[What you are asked to do]:
When you copy from the entries that follow, take only the lines from the one with "ZJEDNOCZYMY SIĘ NA NOWO. NA" down to the one with "Ezek a hoverboardok", keeping both ends and dropping every picture.

(Saved data entries)
—————
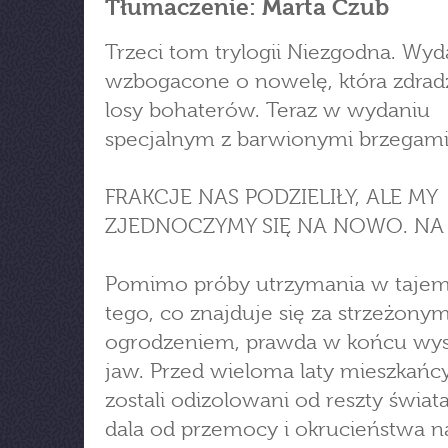
Tłumaczenie: Marta Czub
Trzeci tom trylogii Niezgodna. Wyda
wzbogacone o nowelę, która zdradz
losy bohaterów. Teraz w wydaniu
specjalnym z barwionymi brzegami
FRAKCJE NAS PODZIELIŁY, ALE MY
ZJEDNOCZYMY SIĘ NA NOWO. NA
Pomimo próby utrzymania w tajem
tego, co znajduje się za strzeżony
ogrodzeniem, prawda w końcu wys
jaw. Przed wieloma laty mieszkańc
zostali odizolowani od reszty świata
dala od przemocy i okrucieństwa 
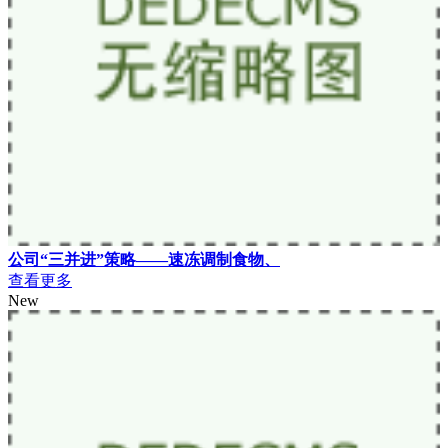
公司“三并进”策略——速冻调制食物、
查看更多
New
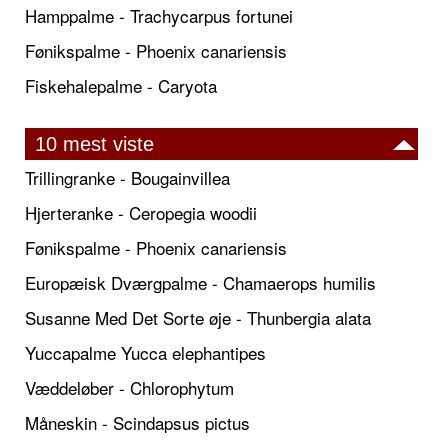
Hamppalme - Trachycarpus fortunei
Fønikspalme - Phoenix canariensis
Fiskehalepalme - Caryota
10 mest viste
Trillingranke - Bougainvillea
Hjerteranke - Ceropegia woodii
Fønikspalme - Phoenix canariensis
Europæisk Dværgpalme - Chamaerops humilis
Susanne Med Det Sorte øje - Thunbergia alata
Yuccapalme Yucca elephantipes
Væddeløber - Chlorophytum
Måneskin - Scindapsus pictus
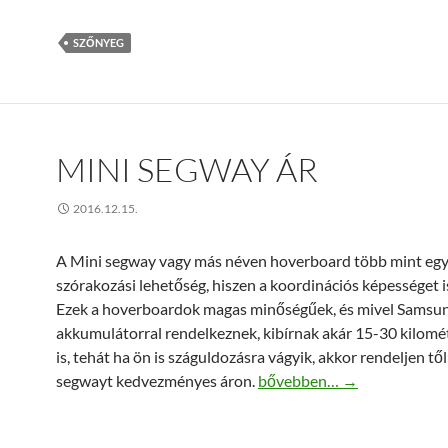
SZŐNYEG
MINI SEGWAY ÁR
2016.12.15.
A Mini segway vagy más néven hoverboard több mint eg
szórakozási lehetőség, hiszen a koordinációs képességet is 
Ezek a hoverboardok magas minőségűek, és mivel Samsu
akkumulátorral rendelkeznek, kibírnak akár 15-30 kilomé
is, tehát ha ön is száguldozásra vágyik, akkor rendeljen tő
Mini segway ár
segwayt kedvezményes áron.
bővebben…
→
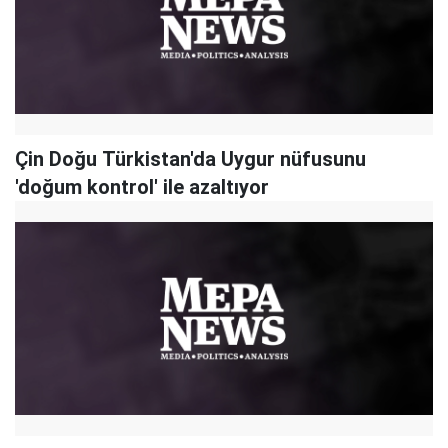
Çin Doğu Türkistan'da Uygur nüfusunu
'doğum kontrol' ile azaltıyor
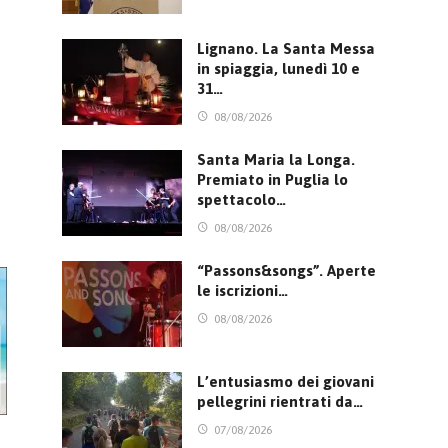
Lignano. La Santa Messa
in spiaggia, lunedì 10 e
31…
08/08/2026
Santa Maria la Longa.
Premiato in Puglia lo
spettacolo…
08/08/2026
“Passons&songs”. Aperte
le iscrizioni…
08/08/2026
L’entusiasmo dei giovani
pellegrini rientrati da…
07/08/2026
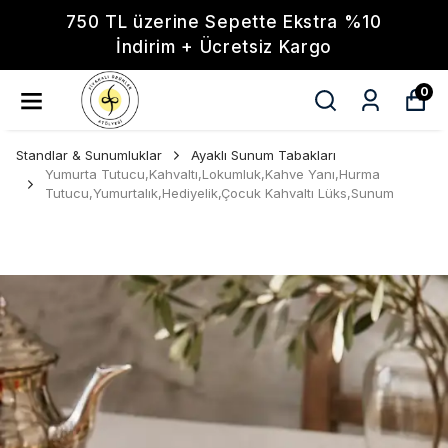
750 TL üzerine Sepette Ekstra %10
İndirim + Ücretsiz Kargo
0
Standlar & Sunumluklar
Ayaklı Sunum Tabakları
Yumurta Tutucu,Kahvaltı,Lokumluk,Kahve Yanı,Hurma
Tutucu,Yumurtalık,Hediyelik,Çocuk Kahvaltı Lüks,Sunum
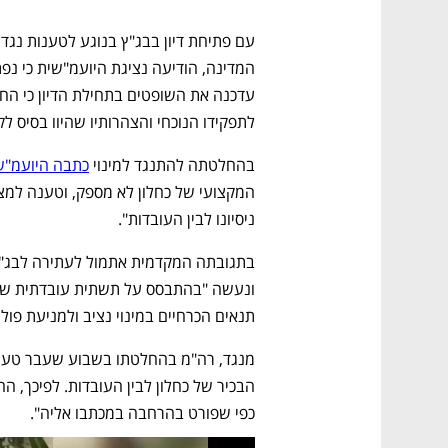
לתפקידו הנוכחי והצהרותיו שהיוו בסיס לק
בהחלטתה להתנגד למינוי 
כתבה היועמ"ש
ניסיונו לבין העובדות". 
תנאים הכרחיים במינוי נציב ולמניעת פולי
כפי שפורט בהרחבה במכתבו אליה".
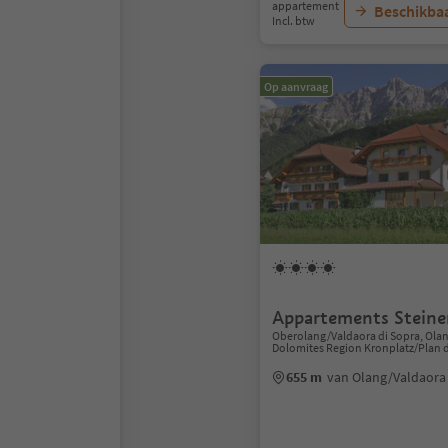
appartement
Beschikbaa
Incl. btw
Op aanvraag
Appartements Steine
Oberolang/Valdaora di Sopra, Ola
Dolomites Region Kronplatz/Plan 
655 m
van Olang/Valdaor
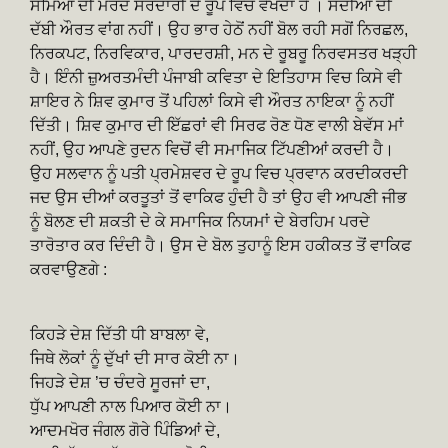
ਸਮਿਆਂ ਦੀ ਮਰਦ ਸਰਦਾਰੀ ਦੇ ਰੂਪ ਵਿਚ ਵੇਖਦਾ ਹੈ । ਸਦੀਆਂ ਦੀ
ਦੱਬੀ ਔਰਤ ਵਾਂਗ ਨਹੀਂ। ਉਹ ਭਾਰ ਹੇਠੋਂ ਨਹੀਂ ਬੋਲ ਰਹੀ ਸਗੋਂ ਨਿਰਛਲ,
ਨਿਰਕਪਟ, ਨਿਰਵਿਕਾਰ, ਪਾਰਦਰਸ਼ੀ, ਮਨ ਦੇ ਰੂਬਰੂ ਨਿਰਵਸਤਰ ਖੜ੍ਹੀ
ਹੈ। ਇੰਨੀ ਜ਼ੁਅਰਤਮੰਦੀ ਪੰਜਾਬੀ ਕਵਿਤਾ ਦੇ ਇਤਿਹਾਸ ਵਿਚ ਕਿਸੇ ਵੀ
ਸ਼ਾਇਰ ਨੇ ਸ਼ਿਵ ਕੁਮਾਰ ਤੋਂ ਪਹਿਲਾਂ ਕਿਸੇ ਵੀ ਔਰਤ ਨਾਇਕਾ ਨੂੰ ਨਹੀਂ
ਦਿੱਤੀ। ਸ਼ਿਵ ਕੁਮਾਰ ਦੀ ਇੱਛਰਾਂ ਵੀ ਸਿਰਫ ਰੋਣ ਧੋਣ ਵਾਲੀ ਬੇਵੱਸ ਮਾਂ
ਨਹੀਂ, ਉਹ ਆਪਣੇ ਰੁਦਨ ਵਿਚੋਂ ਵੀ ਸਮਾਜਿਕ ਟਿੱਪਣੀਆਂ ਕਰਦੀ ਹੈ।
ਉਹ ਸਲਵਾਨ ਨੂੰ ਪਤੀ ਪ੍ਰਮੇਸ਼ਵਰ ਦੇ ਰੂਪ ਵਿਚ ਪ੍ਰਵਾਨ ਕਰਦੀਕਰਦੀ
ਜਦ ਉਸ ਦੀਆਂ ਕਰਤੂਤਾਂ ਤੋਂ ਵਾਕਿਫ ਹੁੰਦੀ ਹੈ ਤਾਂ ਉਹ ਵੀ ਆਪਣੀ ਜੀਭ
ਨੂੰ ਬੋਲਣ ਦੀ ਸ਼ਕਤੀ ਦੇ ਕੇ ਸਮਾਜਿਕ ਨਿਯਮਾਂ ਦੇ ਬੇਰਹਿਮ ਪਰਦੇ
ਤਾਰੋਤਾਰ ਕਰ ਦਿੰਦੀ ਹੈ। ਉਸ ਦੇ ਬੋਲ ਤੁਹਾਨੂੰ ਇਸ ਹਕੀਕਤ ਤੋਂ ਵਾਕਿਫ
ਕਰਵਾਉਣਗੇ :
ਕਿਹੜੇ ਦੇਸ਼ ਦਿੱਤੀ ਧੀ ਬਾਬਲਾ ਵੇ,
ਜਿਥੇ ਲੋਕਾਂ ਨੂੰ ਦੁੱਖਾਂ ਦੀ ਸਾਰ ਕੋਈ ਨਾ।
ਜਿਹੜੇ ਦੇਸ਼ ’ਚ ਚੰਦਰੇ ਸੂਰਜਾਂ ਦਾ,
ਧੁੱਪ ਆਪਣੀ ਨਾਲ ਪਿਆਰ ਕੋਈ ਨਾ।
ਆਦਮਖੋਰ ਜੰਗਲ ਗੋਰੇ ਪਿੰਡਿਆਂ ਦੇ,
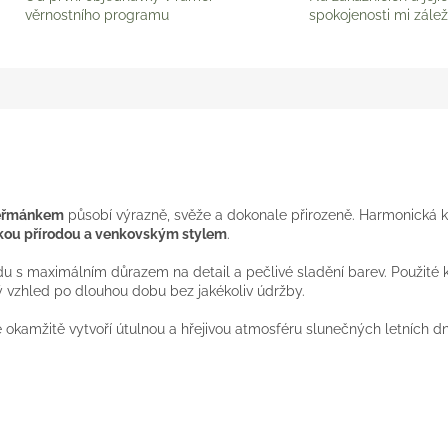
věrnostního programu
spokojenosti mi zálež
 heřmánkem
působí výrazně, svěže a dokonale přirozeně. Harmonická 
kou přírodou a venkovským stylem
.
 s maximálním důrazem na detail a pečlivé sladění barev. Použité kva
sný vzhled po dlouhou dobu bez jakékoliv údržby.
de okamžitě vytvoří útulnou a hřejivou atmosféru slunečných letních d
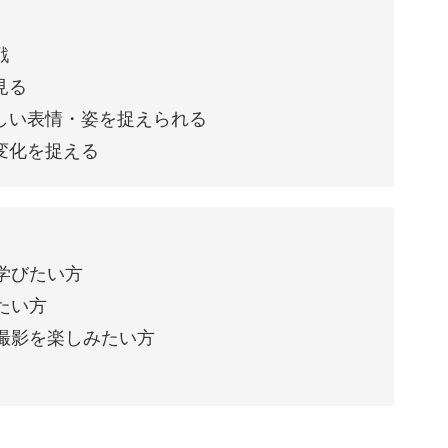
戦
見る
しい表情・姿を捉えられる
変化を捉える
学びたい方
たい方
撮影を楽しみたい方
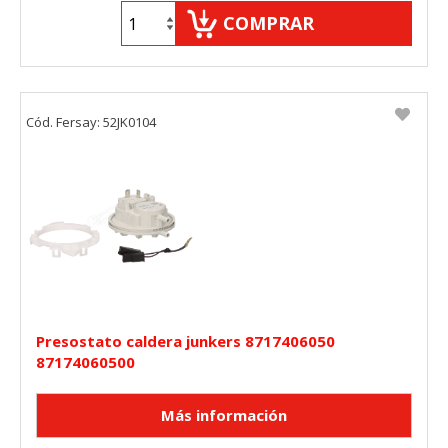
COMPRAR
Cód. Fersay: 52JK0104
Presostato caldera junkers 8717406050
87174060500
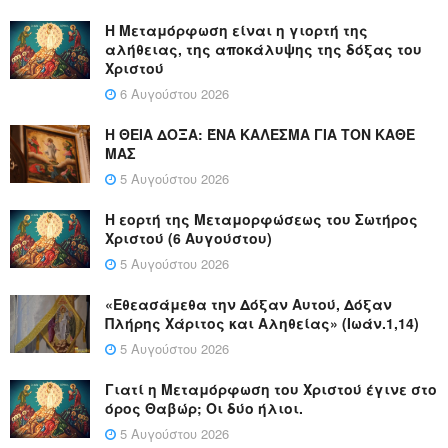
Η Μεταμόρφωση είναι η γιορτή της
αλήθειας, της αποκάλυψης της δόξας του
Χριστού
6 Αυγούστου 2026
Η ΘΕΙΑ ΔΟΞΑ: ΈΝΑ ΚΑΛΕΣΜΑ ΓΙΑ ΤΟΝ ΚΑΘΕ
ΜΑΣ
5 Αυγούστου 2026
Η εορτή της Μεταμορφώσεως του Σωτήρος
Χριστού (6 Αυγούστου)
5 Αυγούστου 2026
«Εθεασάμεθα την Δόξαν Αυτού, Δόξαν
Πλήρης Χάριτος και Αληθείας» (Ιωάν.1,14)
5 Αυγούστου 2026
Γιατί η Μεταμόρφωση του Χριστού έγινε στο
όρος Θαβώρ; Οι δύο ήλιοι.
5 Αυγούστου 2026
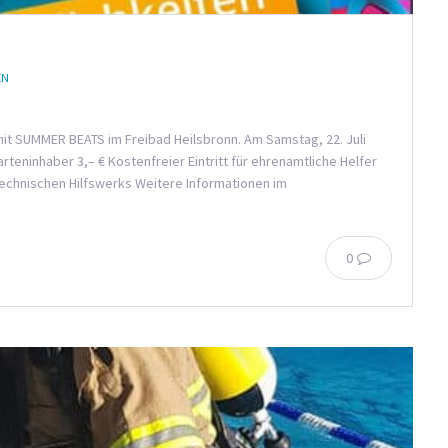
EN
 mit SUMMER BEATS im Freibad Heilsbronn. Am Samstag, 22. Juli
rteninhaber 3,– € Kostenfreier Eintritt für ehrenamtliche Helfer
echnischen Hilfswerks Weitere Informationen im
0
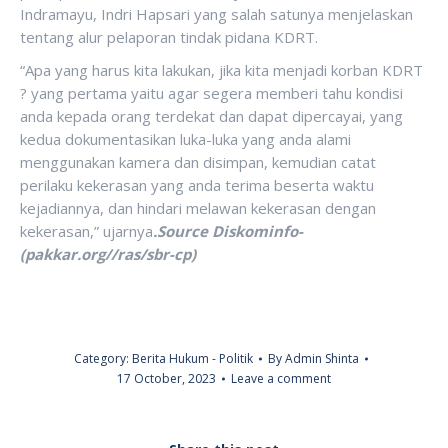
Indramayu, Indri Hapsari yang salah satunya menjelaskan
tentang alur pelaporan tindak pidana KDRT.
“Apa yang harus kita lakukan, jika kita menjadi korban KDRT
? yang pertama yaitu agar segera memberi tahu kondisi
anda kepada orang terdekat dan dapat dipercayai, yang
kedua dokumentasikan luka-luka yang anda alami
menggunakan kamera dan disimpan, kemudian catat
perilaku kekerasan yang anda terima beserta waktu
kejadiannya, dan hindari melawan kekerasan dengan
kekerasan,” ujarnya
.Source Diskominfo-
(pakkar.org//ras/sbr-cp)
Category:
Berita Hukum - Politik
By
Admin Shinta
17 October, 2023
Leave a comment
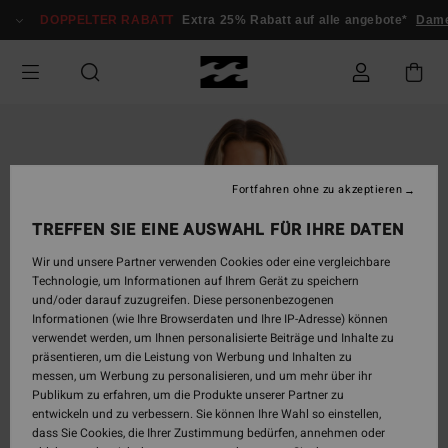
Direkt
DOPPELTER RABATT
Extra 25% Rabatt auf alle angebote*
Dame
zur
Produktinformation
springen
Fortfahren ohne zu akzeptieren
TREFFEN SIE EINE AUSWAHL FÜR IHRE DATEN
Wir und unsere Partner verwenden Cookies oder eine vergleichbare
Technologie, um Informationen auf Ihrem Gerät zu speichern
und/oder darauf zuzugreifen. Diese personenbezogenen
Informationen (wie Ihre Browserdaten und Ihre IP-Adresse) können
verwendet werden, um Ihnen personalisierte Beiträge und Inhalte zu
präsentieren, um die Leistung von Werbung und Inhalten zu
messen, um Werbung zu personalisieren, und um mehr über ihr
Publikum zu erfahren, um die Produkte unserer Partner zu
entwickeln und zu verbessern. Sie können Ihre Wahl so einstellen,
dass Sie Cookies, die Ihrer Zustimmung bedürfen, annehmen oder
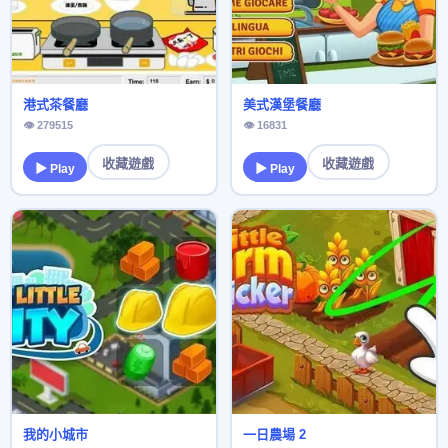
港式茶餐廳
美式漢堡餐廳
👁 279515
👁 16831
收藏遊戲
收藏遊戲
▶ Play
▶ Play
我的小城市
一日農場 2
—————
[Response area]:
ZJEDNOCZYMY SIĘ NA NOWO. NA
Pomimo próby utrzymania w tajem
tego, co znajduje się za strzeżony
ogrodzeniem, prawda w końcu wys
jaw. Przed wieloma laty mieszkańc
zostali odizolowani od reszty świata
dala od przemocy i okrucieństwa 
公司“三并进”策略——速冻调制食物、
查看更多
New
Hamppalme - Trachycarpus fortunei
Fønikspalme - Phoenix canariensis
Fiskehalepalme - Caryota
10 mest viste
Trillingranke - Bougainvillea
Hjerteranke - Ceropegia woodii
Fønikspalme - Phoenix canariensis
Europæisk Dværgpalme - Chamaerops humilis
Susanne Med Det Sorte øje - Thunbergia alata
Yuccapalme Yucca elephantipes
Væddeløber - Chlorophytum
Måneskin - Scindapsus pictus
SZŐNYEG
MINI SEGWAY ÁR
2016.12.15.
A Mini segway vagy más néven hoverboard több mint eg
szórakozási lehetőség, hiszen a koordinációs képességet is 
Ezek a hoverboardok magas minőségűek, és mivel Samsu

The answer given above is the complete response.